(Collection entries)

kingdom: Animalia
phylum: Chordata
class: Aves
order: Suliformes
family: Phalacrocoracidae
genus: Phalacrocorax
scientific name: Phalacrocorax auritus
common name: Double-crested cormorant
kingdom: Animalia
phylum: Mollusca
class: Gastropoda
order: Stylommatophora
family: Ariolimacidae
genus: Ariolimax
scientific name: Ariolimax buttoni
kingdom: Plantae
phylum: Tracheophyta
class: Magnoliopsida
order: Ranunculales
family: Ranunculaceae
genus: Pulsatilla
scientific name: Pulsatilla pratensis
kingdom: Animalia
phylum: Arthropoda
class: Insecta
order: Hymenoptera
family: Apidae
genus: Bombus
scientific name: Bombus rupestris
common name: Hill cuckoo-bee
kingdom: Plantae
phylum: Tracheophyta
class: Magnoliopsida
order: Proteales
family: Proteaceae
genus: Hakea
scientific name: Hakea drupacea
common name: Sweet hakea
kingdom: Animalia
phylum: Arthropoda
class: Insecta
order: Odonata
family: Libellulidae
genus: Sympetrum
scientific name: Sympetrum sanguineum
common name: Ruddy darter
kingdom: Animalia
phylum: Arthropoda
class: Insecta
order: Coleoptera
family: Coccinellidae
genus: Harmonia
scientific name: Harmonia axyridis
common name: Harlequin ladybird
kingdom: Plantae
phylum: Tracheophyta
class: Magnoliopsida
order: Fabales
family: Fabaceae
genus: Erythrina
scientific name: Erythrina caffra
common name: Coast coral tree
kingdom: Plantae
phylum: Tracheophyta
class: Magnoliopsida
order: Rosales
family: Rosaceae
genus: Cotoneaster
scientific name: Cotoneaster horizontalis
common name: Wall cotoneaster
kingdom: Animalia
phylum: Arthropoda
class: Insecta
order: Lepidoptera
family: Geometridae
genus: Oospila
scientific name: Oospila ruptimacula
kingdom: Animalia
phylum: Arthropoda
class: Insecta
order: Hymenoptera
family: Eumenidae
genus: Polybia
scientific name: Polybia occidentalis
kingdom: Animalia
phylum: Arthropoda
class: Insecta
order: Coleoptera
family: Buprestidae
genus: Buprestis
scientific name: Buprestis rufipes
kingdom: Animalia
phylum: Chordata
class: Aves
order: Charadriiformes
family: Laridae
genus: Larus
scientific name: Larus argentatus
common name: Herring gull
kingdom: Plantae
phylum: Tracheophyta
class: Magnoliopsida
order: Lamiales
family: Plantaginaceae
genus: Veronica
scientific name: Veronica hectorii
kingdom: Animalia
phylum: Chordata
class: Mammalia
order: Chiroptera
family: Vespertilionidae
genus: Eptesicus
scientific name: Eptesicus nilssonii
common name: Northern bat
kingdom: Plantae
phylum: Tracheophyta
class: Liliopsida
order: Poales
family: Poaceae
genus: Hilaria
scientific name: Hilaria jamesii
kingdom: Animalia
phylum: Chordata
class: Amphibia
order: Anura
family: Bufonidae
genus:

### Instructions to follow
Recast all of the lines above as a numbered list, omitting any blank lines.

### Answer to this exercise
1. kingdom: Animalia
2. phylum: Chordata
3. class: Aves
4. order: Suliformes
5. family: Phalacrocoracidae
6. genus: Phalacrocorax
7. scientific name: Phalacrocorax auritus
8. common name: Double-crested cormorant
9. kingdom: Animalia
10. phylum: Mollusca
11. class: Gastropoda
12. order: Stylommatophora
13. family: Ariolimacidae
14. genus: Ariolimax
15. scientific name: Ariolimax buttoni
16. kingdom: Plantae
17. phylum: Tracheophyta
18. class: Magnoliopsida
19. order: Ranunculales
20. family: Ranunculaceae
21. genus: Pulsatilla
22. scientific name: Pulsatilla pratensis
23. kingdom: Animalia
24. phylum: Arthropoda
25. class: Insecta
26. order: Hymenoptera
27. family: Apidae
28. genus: Bombus
29. scientific name: Bombus rupestris
30. common name: Hill cuckoo-bee
31. kingdom: Plantae
32. phylum: Tracheophyta
33. class: Magnoliopsida
34. order: Proteales
35. family: Proteaceae
36. genus: Hakea
37. scientific name: Hakea drupacea
38. common name: Sweet hakea
39. kingdom: Animalia
40. phylum: Arthropoda
41. class: Insecta
42. order: Odonata
43. family: Libellulidae
44. genus: Sympetrum
45. scientific name: Sympetrum sanguineum
46. common name: Ruddy darter
47. kingdom: Animalia
48. phylum: Arthropoda
49. class: Insecta
50. order: Coleoptera
51. family: Coccinellidae
52. genus: Harmonia
53. scientific name: Harmonia axyridis
54. common name: Harlequin ladybird
55. kingdom: Plantae
56. phylum: Tracheophyta
57. class: Magnoliopsida
58. order: Fabales
59. family: Fabaceae
60. genus: Erythrina
61. scientific name: Erythrina caffra
62. common name: Coast coral tree
63. kingdom: Plantae
64. phylum: Tracheophyta
65. class: Magnoliopsida
66. order: Rosales
67. family: Rosaceae
68. genus: Cotoneaster
69. scientific name: Cotoneaster horizontalis
70. common name: Wall cotoneaster
71. kingdom: Animalia
72. phylum: Arthropoda
73. class: Insecta
74. order: Lepidoptera
75. family: Geometridae
76. genus: Oospila
77. scientific name: Oospila ruptimacula
78. kingdom: Animalia
79. phylum: Arthropoda
80. class: Insecta
81. order: Hymenoptera
82. family: Eumenidae
83. genus: Polybia
84. scientific name: Polybia occidentalis
85. kingdom: Animalia
86. phylum: Arthropoda
87. class: Insecta
88. order: Coleoptera
89. family: Buprestidae
90. genus: Buprestis
91. scientific name: Buprestis rufipes
92. kingdom: Animalia
93. phylum: Chordata
94. class: Aves
95. order: Charadriiformes
96. family: Laridae
97. genus: Larus
98. scientific name: Larus argentatus
99. common name: Herring gull
100. kingdom: Plantae
101. phylum: Tracheophyta
102. class: Magnoliopsida
103. order: Lamiales
104. family: Plantaginaceae
105. genus: Veronica
106. scientific name: Veronica hectorii
107. kingdom: Animalia
108. phylum: Chordata
109. class: Mammalia
110. order: Chiroptera
111. family: Vespertilionidae
112. genus: Eptesicus
113. scientific name: Eptesicus nilssonii
114. common name: Northern bat
115. kingdom: Plantae
116. phylum: Tracheophyta
117. class: Liliopsida
118. order: Poales
119. family: Poaceae
120. genus: Hilaria
121. scientific name: Hilaria jamesii
122. kingdom: Animalia
123. phylum: Chordata
124. class: Amphibia
125. order: Anura
126. family: Bufonidae
127. genus:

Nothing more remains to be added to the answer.